§ **課題の条件**
[a] 抜粋のうち、「もう一つは私たちの放送に関し」から「が負担するかと言うことです。」までの箇所を一字一句違えずに抜き出してください。
[b] 抜粋の記述に基づき、次の問いに答えてください。
(i) 政府が「障害者制度改革推進本部」を発足させたのは何年何月ですか。
(ii) 改正著作権法が実施されたのは何年何月何日ですか。
(iii) アナログ放送が停止されるのは何年何月ですか。

§ **提供された抜粋**
»»

音声ブラウザご使用の方向け: ナビメニューを飛ばして本文へ ナビメニューへ

フォーラム CS障害者放送統一機構

高田 英一

CS障害者放送統一機構 理事長

大嶋 雄三

CS障害者放送統一機構 専務理事

「目で聴くテレビ」の発展

新しい発展

2009年には障害者福祉に新しい発展があり、さらに2010年に引き継がれました。

それは大きくは政府が昨年2009年12月に「障害者制度改革推進本部」を発足させたことです。

その下に「障害者制度改革推進会議」(以下「推進会議」)を設け、「障害者権利条約」をベースとして、障害者自立支援法の廃止と共に新しく「障害者総合福祉法」等を関する議論を進め、早ければ3年間で「障害者制度」改革を実現するとしています。

もう一つは私たちの放送に関して2009年に改正された著作権法が、政令も整備されてこの2010年1月1日の実施されたことです。著作権法改正のポイントは著作権者の権利を制限し、放送等で公開された番組に視聴覚障害者を対象にして自由に「字幕・手話・副音声」を付加して複製、放送することができるようになったことです。これは大きな前進ですが、まだ問題は残っています。

それは、「字幕・手話・副音声」を付加して複製する費用、それを放送する費用を誰が負担するかと言うことです。

私たちは、障害者の完全と言わなくても平等の実現のために、それは当然政府が負担すべきと考えています。また、それが「障害者権利条約」の理念であり、規定です。国内法を整備して、「障害者権利条約」を批准することが急がれます。

「推進会議」の「リアルタイム・中継放送」

「推進会議」が2月2日の第2回会議以降「目で聴くテレビ」によって、全編「字幕・手話」を付加してリアルタイムで中継放送(以下「リアルタイム・中継放送」)されるようになりました。これによって、「推進会議」が障害当事者に公開され、内容を知ることが出来るようになりました。

これまで多くの政府関係の会議は密室になっていましたが、この「リアルタイム・中継放送」によって、障害者が会議の内容をいち早く詳しく知ることが出来るようになりました。今のところ、この「リアルタイム・中継放送」は障害者生活支援用具であるチューナー「アイ・ドラゴン」の支給を受けられる聴覚障害者しか見ることが出来ませんが、「アイ・ドラゴン」は公共施設に備えられているところもあるので、その数を増やせばより多くの障害者、国民が見られるようになるでしょう。

「目で聴くテレビ」は、これまで聴覚障害者の情報保障のために、努力してきましたが、ここにいたってより多くの障害者、国民のお役に立てるようになったことを心から喜びたいと思います。そして、国民の皆さまがより多く障害者の問題をわがこととして理解を深めて頂くことを願っています。

よきデジタル時代を迎えるために

2011年7月にアナログ放送が停止され、本格的なデジタル時代を迎えます。でも、それだけでは私たちの情報保障の平等が保障されるわけではありません。その前に解決しなければならない課題は数多くあります。そのため、「障害者制度改革推進本部」は、3年間と言わずデジタル時代に入る前に「制度改革」を果たせるよう私たちも力を尽くしたいと思います。

««

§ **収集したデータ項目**
»»

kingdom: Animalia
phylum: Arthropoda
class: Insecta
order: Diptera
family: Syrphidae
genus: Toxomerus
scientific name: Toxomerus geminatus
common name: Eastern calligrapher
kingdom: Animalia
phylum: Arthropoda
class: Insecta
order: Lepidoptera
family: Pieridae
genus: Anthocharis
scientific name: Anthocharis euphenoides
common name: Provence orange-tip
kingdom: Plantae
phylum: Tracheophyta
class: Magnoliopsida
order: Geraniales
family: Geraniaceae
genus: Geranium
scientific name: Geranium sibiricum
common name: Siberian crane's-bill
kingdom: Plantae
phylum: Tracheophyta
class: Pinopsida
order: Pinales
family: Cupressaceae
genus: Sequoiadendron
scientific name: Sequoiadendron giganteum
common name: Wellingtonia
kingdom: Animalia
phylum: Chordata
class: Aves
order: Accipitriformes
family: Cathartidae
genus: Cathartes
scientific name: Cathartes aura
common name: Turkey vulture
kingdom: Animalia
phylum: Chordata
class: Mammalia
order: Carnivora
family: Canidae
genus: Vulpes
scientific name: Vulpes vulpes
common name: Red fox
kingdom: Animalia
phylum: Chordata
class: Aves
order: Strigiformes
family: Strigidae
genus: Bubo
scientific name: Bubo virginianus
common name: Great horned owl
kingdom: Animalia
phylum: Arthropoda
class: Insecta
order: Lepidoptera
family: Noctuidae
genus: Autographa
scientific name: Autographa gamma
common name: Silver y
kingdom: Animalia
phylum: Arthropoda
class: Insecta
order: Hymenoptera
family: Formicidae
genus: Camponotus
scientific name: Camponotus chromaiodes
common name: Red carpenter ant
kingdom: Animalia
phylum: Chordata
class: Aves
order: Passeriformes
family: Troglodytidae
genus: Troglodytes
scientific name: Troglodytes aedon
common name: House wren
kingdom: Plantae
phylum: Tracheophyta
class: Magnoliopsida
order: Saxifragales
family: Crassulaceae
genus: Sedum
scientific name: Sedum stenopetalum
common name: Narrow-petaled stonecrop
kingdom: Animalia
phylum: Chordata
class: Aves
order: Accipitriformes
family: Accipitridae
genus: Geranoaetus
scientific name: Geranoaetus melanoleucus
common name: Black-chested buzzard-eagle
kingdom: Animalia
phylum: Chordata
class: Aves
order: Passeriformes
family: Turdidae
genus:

««

§ **課題の解答**
[a]
もう一つは私たちの放送に関して2009年に改正された著作権法が、政令も整備されてこの2010年1月1日の実施されたことです。著作権法改正のポイントは著作権者の権利を制限し、放送等で公開された番組に視聴覚障害者を対象にして自由に「字幕・手話・副音声」を付加して複製、放送することができるようになったことです。これは大きな前進ですが、まだ問題は残っています。

それは、「字幕・手話・副音声」を付加して複製する費用、それを放送する費用を誰が負担するかと言うことです。

[b]
(i) 2009年12月
(ii) 2010年1月1日
(iii) 2011年7月